Watch our video here: https://youtu.be/2jUSwG4XlPI
Inspiration
We were inspired by the success of Spotify and their wrapped product people love sharing data-driven narratives when they’re personal, fun, and insightful. But when it comes to personal finance people are more sensitive. We wanted to bring the same feeling to a banking app by making Bunq lens; a tool that makes your spending feel human and shareable — like a story only you could tell.
What it does
The Lens Agent connects to a user's Bunq account, analyzes a the last year’s worth of transactions using Llama-based AI models and NVIDIA acceleration, and generates a personalized financial recap. It highlights spending patterns, top categories, quirky purchases, and behavioral insights. Everything is presented via a web application as a narrative visualization that can accessible that can be shared socially.
How we built it
We used the Bunq API to securely fetch user transaction data; while we didn't quite get to the step of adding our own transactions, you can see our attempts on the GitHub. The backend, built with python organizes the data before sending it to a Llama-powered AI agent running on NVIDIA tokens. The agent interprets spending behaviors, identifies trends, and generates text summaries. On the frontend, we used React and Tailwind CSS to build an interactive, scrollable timeline.
Challenges we ran into
We faced several challenges in ensuring the AI-generated insights were both accurate and meaningful. Financial data is deeply personal, so striking the right tone was important. Working with a relatively new and unkown API like Bunq was quite tricky, which required careful handling of authentication and rate limits. Building a secure, privacy-respecting system that still felt personal and shareable took several iterations. Finally, crafting a user experience that felt like a story — not a dashboard — was a creative design challenge.

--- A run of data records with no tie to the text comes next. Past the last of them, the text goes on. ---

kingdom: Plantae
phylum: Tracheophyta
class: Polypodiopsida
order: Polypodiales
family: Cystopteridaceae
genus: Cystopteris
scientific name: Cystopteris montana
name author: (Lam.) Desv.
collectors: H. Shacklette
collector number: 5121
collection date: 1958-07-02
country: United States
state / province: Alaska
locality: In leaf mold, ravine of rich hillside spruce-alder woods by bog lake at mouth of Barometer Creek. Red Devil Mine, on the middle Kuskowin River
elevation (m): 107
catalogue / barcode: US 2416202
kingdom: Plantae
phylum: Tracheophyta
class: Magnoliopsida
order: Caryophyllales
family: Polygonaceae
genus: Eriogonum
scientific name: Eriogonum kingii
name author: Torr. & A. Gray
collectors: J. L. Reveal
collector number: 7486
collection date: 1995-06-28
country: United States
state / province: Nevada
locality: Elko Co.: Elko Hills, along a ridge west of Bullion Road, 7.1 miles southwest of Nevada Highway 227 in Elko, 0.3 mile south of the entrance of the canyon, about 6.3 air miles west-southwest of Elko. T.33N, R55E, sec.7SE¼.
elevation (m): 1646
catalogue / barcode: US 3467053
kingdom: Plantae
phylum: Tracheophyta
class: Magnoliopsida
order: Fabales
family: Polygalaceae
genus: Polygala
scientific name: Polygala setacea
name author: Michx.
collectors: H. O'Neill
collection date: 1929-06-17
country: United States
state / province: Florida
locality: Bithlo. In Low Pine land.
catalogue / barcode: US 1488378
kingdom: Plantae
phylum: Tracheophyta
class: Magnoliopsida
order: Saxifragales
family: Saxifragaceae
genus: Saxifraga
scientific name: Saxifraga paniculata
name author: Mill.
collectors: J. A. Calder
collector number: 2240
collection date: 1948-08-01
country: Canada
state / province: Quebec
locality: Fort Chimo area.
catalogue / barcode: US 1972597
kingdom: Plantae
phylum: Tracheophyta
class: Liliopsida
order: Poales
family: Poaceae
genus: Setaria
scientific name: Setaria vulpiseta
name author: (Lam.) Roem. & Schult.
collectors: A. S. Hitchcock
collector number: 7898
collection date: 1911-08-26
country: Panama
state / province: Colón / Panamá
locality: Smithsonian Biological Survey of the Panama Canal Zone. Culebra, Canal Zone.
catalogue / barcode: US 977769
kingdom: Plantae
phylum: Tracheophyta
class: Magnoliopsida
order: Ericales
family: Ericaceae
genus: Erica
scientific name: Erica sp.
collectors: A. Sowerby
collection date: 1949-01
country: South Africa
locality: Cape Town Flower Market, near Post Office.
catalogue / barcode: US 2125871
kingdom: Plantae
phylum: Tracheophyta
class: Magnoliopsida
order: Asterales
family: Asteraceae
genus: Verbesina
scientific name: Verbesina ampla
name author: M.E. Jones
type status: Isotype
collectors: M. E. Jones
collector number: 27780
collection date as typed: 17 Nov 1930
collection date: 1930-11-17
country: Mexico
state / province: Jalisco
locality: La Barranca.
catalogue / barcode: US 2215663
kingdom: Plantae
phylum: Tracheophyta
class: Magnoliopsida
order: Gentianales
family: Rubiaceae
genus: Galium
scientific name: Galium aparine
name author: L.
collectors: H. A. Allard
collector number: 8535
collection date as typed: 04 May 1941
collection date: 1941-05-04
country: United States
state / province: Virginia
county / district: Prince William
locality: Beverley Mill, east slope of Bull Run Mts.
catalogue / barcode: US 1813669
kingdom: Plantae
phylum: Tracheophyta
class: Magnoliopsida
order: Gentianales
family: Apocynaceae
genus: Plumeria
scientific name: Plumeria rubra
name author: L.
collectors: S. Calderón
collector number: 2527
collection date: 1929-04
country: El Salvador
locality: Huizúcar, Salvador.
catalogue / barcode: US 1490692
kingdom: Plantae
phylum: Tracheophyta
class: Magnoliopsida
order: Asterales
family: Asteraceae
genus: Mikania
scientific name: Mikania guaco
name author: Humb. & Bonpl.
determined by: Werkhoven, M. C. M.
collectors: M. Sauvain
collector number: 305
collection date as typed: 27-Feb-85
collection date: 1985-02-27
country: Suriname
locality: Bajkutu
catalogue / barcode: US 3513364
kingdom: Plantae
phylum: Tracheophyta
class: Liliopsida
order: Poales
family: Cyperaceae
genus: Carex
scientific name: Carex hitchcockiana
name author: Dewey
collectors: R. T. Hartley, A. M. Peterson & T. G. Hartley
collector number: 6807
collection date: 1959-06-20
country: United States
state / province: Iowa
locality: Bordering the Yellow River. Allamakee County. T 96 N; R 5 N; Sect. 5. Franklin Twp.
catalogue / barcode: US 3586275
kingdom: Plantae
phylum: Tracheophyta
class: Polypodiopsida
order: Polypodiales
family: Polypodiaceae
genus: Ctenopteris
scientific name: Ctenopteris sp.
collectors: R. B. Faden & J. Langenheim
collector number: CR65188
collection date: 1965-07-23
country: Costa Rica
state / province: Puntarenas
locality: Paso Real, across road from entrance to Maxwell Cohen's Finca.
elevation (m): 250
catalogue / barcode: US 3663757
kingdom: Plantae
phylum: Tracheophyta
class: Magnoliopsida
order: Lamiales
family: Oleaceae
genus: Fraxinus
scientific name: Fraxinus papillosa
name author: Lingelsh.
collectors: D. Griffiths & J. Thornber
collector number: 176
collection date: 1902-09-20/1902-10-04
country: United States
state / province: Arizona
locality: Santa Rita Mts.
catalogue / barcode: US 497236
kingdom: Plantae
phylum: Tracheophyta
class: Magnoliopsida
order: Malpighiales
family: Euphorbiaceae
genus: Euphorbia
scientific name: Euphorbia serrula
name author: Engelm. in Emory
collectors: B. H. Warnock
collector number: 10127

Accomplishments that we're proud of
We’re proud of turning raw transaction data into something that feels emotionally resonant. Users don’t just see numbers — they see themselves. We built a system that combines narrative, design, and AI in a lightweight, shareable package. And we did it in a hackathon weekend. The final product feels polished, and early testers were surprised by how seen they felt by their Wrapped.
What we learned
That API software maintenance is tricky for supporters but critical for developers! Also people are more likely to engage with and reflect on their finances when the experience is personal and even entertaining. We also deepened our understanding of prompt engineering for LLMs in high-sensitivity domains like finance, and gained valuable experience integrating third-party APIs securely in a fast-paced development cycle.
Limitations of the Implementation
The demo web application does visualize data which is retrieved from the agent's llama calls however, this is the most seamless part of the code. The brain of the agent is currently split into two poorly connected halves with non-matching data formats, the part which exports makes API calls to llama is not properly connected to the part that makes API calls to Bunq. Finally, we initially aimed to add our own data for testing purposes but this was not a priority and our stumbling blocks with the Bunq API including the delay with SugarDaddy were enough for us to focus on the other parts of the project as we got short on time.